The ancient Colossus of Rhodes, the hugely popular Statue of Liberty, or the Polish Christ the King statue that’s 3 meters taller than Christ the Redeemer in Rio de Janeiro – what could they possibly have in common, other than scale? Well, it’s also about they way they change the area where they are erected. We invite you to a quick overview of city sculptures and statues, which not only drive tourist traffic but also have a significant impact on the overall looks of the surrounding urban fabric.
Anish Kapoor Cloud Gate, Millennium Park, Chicago, USA
The perfectly smooth, mirrory surface makes this work look more like an unidentified flying object from outer space than the work of human hands. As it turns out, the artist was simply inspired by mercury (the element). Something so ordinary has been transformed into one of the world’s most famous works of modern art! What is remarkable about this sculpture is that it reflects the changing times of the day and year, which is why it never looks exactly the same.
Louise Bourgeois Maman, National Gallery, Ottawa, Canada
This sculpture is certainly not an easy watch for those suffering from arachnophobia. It’s an 9-meter high sculpture of a spider with giant legs, with marble eggs hanging loose from its fishnet belly. The first sculpture was commissioned by London’s Tate Modern. In the following years, the artist created a whole series of huge spiders that can be found in museums around the world. Although the sculpture can easily give the shivers, the artist claims the spider is a symbol of a mother who takes care of the home and creates family bonds.
Igor Mitoraj Icarus, Valley of the Temples, Agrigento, Italy
This Polish artist is known for his large-scale sculptures referencing ancient culture. His portrayals of Icarus, Eros, Centaur and Mars catch the eye not only because of their classic beauty but also because of the way they blend with space. An excellent example is Icarus located in the Valley of the Temples in Agrigento. The statue lies there as if it fell from the sky just now – with its limbs broken off and its wing broken.
Damien Hirst, Verity, Ilfracombe, United Kingdom
As is usual for this artist, his statue measuring over 20 meters has been generating lot of controversy. Looking at it from one side, we see a naked pregnant woman holding a sword and a pair of scales – universal symbols of justice and truth. But looking at it from the other side, we see that the woman has her muscles and internal organs exposed, as if it were an anatomical model, with a fetus developing inside of her.
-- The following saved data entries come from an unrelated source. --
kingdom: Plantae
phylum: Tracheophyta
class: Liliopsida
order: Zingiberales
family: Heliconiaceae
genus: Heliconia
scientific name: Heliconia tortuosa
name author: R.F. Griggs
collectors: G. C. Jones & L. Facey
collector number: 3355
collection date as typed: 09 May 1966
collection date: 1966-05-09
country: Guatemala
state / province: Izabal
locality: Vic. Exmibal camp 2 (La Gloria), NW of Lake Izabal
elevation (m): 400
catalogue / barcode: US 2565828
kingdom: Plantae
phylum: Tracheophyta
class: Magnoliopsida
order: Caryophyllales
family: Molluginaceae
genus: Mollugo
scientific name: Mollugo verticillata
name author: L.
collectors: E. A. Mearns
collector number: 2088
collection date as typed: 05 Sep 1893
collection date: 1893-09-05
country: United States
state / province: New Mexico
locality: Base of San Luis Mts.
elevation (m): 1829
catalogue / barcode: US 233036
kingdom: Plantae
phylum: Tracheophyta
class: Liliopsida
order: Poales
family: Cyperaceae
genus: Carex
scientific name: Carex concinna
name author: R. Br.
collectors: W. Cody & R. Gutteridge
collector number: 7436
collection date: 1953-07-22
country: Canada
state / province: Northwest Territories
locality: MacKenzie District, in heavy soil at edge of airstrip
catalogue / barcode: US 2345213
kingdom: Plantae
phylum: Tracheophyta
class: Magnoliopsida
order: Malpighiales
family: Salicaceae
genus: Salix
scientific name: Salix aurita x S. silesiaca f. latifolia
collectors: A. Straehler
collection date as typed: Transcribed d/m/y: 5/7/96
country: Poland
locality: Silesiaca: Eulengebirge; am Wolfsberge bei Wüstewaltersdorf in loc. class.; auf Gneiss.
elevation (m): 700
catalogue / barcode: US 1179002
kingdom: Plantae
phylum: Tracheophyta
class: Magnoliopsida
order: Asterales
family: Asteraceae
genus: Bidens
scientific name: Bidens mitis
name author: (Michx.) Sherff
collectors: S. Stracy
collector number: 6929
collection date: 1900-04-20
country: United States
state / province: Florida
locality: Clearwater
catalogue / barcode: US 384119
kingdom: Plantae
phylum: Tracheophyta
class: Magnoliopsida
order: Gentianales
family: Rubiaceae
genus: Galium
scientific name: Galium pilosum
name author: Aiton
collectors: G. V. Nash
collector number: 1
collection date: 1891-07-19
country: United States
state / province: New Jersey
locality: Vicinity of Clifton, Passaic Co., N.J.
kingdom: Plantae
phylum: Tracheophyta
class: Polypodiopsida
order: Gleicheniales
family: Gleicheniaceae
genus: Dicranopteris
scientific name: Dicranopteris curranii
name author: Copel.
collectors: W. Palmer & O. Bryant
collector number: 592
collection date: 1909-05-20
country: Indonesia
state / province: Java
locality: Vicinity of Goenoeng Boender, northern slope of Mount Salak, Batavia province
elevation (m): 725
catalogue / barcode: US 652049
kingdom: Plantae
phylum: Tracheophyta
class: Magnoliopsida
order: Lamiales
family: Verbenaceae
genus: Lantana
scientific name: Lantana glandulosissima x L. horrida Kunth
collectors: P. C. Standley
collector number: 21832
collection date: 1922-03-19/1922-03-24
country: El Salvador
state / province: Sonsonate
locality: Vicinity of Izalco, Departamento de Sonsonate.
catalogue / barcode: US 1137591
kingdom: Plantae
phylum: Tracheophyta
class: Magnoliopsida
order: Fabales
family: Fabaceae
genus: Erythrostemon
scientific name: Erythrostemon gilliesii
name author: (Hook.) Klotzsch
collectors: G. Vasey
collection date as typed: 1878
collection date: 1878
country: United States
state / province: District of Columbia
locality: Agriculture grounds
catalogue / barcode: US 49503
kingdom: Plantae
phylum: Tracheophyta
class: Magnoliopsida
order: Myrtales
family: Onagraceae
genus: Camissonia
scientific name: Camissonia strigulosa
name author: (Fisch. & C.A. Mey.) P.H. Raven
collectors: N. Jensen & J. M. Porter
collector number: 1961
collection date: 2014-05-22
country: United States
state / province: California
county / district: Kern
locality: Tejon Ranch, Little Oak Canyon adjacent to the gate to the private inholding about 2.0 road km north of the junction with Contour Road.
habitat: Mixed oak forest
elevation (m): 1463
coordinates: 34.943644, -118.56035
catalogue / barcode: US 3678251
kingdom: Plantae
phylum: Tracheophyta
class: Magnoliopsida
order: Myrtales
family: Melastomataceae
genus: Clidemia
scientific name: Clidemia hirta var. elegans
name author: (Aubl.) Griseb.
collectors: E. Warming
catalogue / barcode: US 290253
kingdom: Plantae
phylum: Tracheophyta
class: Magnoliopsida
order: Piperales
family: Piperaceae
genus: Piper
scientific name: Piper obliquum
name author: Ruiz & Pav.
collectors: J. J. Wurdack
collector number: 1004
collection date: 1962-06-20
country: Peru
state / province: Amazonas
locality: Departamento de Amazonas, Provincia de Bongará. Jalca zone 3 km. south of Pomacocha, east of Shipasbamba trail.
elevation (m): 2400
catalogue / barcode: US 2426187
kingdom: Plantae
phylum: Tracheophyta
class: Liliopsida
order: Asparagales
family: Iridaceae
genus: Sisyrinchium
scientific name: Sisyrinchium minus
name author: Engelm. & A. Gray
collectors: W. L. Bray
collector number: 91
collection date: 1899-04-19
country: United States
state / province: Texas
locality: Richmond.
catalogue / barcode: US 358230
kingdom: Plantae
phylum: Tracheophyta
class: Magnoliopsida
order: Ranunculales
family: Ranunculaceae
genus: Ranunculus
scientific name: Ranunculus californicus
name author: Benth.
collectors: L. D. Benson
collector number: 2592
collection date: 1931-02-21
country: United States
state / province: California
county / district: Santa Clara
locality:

Interestingly, both the face and stance of the woman bear strong resemblance to Edgar Degas’s little dancer sculpture.
Tadeusz Kantor, Chair, Wroclaw, Poland
The chair, like the umbrella, was a handy resource for the artist. Being an object of everyday use, it is devoid of any value and that’s what made it so interesting for Kantor. A huge chair, abandoned somewhere out there, was supposed to surprise the viewers with its absurdity – its ‘being out of place’ – while at the same time add an artistic touch to the surrounding area. The Wrocław chair is not the only such project. Another one is located next to Kantor’s private house in Hucisko, near Krakow.
Alexander Calders The Flamingo, Federal Plaza, Chicago, USA
Large red metal sculptures are this artist’s hallmark. Against the background of gray streets and glazed skyscrapers, structures like this cannot but attract attention – in terms of both color and abstract form, which are hard to walk by indifferently. They are an excellent example of how contemporary art can adorn urban space, giving it a unique character. Calders’ sculptures can be found, among other places, in Portugal, Germany, United States, Canada, and France.